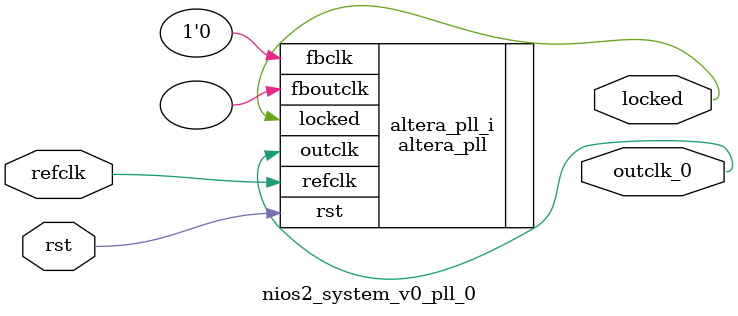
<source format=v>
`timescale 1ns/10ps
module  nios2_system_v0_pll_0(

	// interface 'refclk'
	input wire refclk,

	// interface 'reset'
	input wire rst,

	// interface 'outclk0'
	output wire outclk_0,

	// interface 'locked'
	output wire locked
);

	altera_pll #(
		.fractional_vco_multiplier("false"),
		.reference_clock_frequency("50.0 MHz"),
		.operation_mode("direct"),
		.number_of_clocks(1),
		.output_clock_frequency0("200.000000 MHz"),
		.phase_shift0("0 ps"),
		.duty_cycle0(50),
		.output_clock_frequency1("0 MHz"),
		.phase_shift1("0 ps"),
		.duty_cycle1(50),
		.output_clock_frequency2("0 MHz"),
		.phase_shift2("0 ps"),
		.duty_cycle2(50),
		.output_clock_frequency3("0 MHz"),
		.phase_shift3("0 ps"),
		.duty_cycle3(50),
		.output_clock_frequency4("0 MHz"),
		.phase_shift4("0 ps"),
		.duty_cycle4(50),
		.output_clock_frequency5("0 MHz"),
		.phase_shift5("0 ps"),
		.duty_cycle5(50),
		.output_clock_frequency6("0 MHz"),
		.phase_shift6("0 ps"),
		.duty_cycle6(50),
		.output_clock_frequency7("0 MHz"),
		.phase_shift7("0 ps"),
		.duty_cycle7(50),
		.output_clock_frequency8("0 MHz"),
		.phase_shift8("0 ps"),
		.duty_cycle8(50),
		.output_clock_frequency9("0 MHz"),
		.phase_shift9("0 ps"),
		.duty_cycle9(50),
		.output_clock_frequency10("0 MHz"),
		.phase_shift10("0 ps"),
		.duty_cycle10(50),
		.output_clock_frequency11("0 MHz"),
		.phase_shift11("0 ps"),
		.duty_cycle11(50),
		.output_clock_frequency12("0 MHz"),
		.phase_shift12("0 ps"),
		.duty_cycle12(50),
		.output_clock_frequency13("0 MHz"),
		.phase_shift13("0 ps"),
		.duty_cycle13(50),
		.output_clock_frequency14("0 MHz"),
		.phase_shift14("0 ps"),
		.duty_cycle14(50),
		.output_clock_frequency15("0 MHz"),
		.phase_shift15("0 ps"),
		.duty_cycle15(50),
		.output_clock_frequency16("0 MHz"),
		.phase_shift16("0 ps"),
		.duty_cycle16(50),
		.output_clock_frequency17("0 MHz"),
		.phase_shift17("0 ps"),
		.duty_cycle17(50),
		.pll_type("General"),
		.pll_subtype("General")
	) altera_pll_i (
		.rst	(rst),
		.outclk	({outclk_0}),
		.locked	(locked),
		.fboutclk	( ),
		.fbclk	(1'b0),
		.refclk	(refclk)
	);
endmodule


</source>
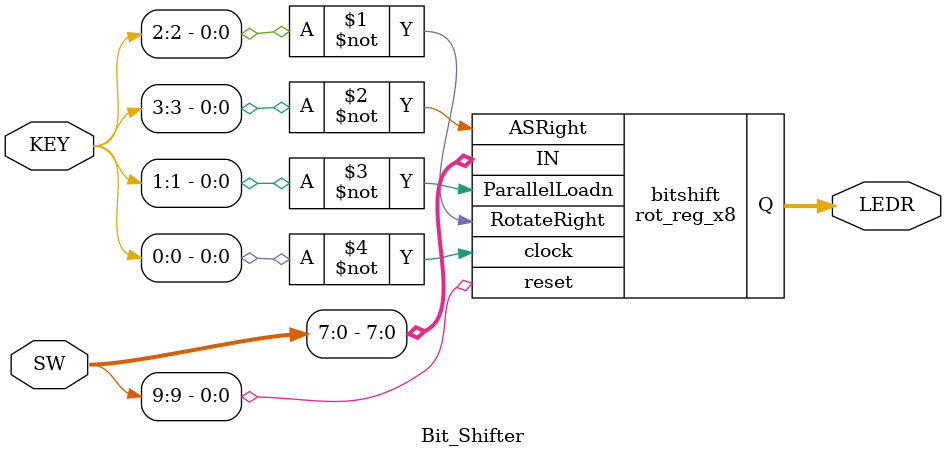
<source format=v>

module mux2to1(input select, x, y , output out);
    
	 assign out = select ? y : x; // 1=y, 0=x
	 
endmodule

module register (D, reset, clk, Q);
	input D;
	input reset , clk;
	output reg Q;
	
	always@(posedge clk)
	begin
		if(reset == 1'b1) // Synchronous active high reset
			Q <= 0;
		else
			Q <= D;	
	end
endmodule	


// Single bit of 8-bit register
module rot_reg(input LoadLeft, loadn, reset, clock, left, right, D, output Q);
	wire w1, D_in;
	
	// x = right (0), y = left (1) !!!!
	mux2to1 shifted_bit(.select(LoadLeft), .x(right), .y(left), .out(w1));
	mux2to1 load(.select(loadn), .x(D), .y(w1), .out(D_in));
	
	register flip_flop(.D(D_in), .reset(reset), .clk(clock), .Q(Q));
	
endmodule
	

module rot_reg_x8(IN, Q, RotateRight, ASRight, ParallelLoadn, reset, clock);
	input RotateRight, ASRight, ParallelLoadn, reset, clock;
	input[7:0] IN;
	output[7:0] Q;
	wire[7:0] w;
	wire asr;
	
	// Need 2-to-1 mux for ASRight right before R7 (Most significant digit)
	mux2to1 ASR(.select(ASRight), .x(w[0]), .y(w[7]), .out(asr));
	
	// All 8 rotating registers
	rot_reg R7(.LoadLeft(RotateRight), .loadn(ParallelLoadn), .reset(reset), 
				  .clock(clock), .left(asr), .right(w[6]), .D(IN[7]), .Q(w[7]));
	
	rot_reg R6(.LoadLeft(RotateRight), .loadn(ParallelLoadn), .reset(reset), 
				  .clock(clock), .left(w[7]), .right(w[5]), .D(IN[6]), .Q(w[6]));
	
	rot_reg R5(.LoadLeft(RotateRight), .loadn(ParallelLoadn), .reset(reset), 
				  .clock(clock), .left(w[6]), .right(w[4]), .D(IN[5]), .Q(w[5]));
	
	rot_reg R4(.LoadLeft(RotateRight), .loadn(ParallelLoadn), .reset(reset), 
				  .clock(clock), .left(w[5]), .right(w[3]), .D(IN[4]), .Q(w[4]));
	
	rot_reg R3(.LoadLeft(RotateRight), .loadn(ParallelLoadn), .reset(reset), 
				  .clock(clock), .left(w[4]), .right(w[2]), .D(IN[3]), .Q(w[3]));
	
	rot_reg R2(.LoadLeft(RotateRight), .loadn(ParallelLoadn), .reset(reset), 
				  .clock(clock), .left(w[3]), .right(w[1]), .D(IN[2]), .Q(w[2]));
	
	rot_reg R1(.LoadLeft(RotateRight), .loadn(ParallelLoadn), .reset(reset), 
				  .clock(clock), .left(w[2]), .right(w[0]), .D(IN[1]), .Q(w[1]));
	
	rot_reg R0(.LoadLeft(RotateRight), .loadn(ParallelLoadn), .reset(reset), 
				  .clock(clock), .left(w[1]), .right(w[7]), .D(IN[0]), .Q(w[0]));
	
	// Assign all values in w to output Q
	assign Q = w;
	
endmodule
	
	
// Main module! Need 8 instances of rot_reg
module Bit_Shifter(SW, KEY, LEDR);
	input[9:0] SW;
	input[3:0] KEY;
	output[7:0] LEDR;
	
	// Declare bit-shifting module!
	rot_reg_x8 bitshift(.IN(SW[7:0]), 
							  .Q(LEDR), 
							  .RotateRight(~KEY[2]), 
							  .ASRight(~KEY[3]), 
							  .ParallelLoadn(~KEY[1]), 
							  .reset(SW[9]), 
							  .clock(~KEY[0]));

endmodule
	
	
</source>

**Goal of the exercise**: Report the number of lines of the listing above that hold the string "select", with no other text.

**Expected answer**: 5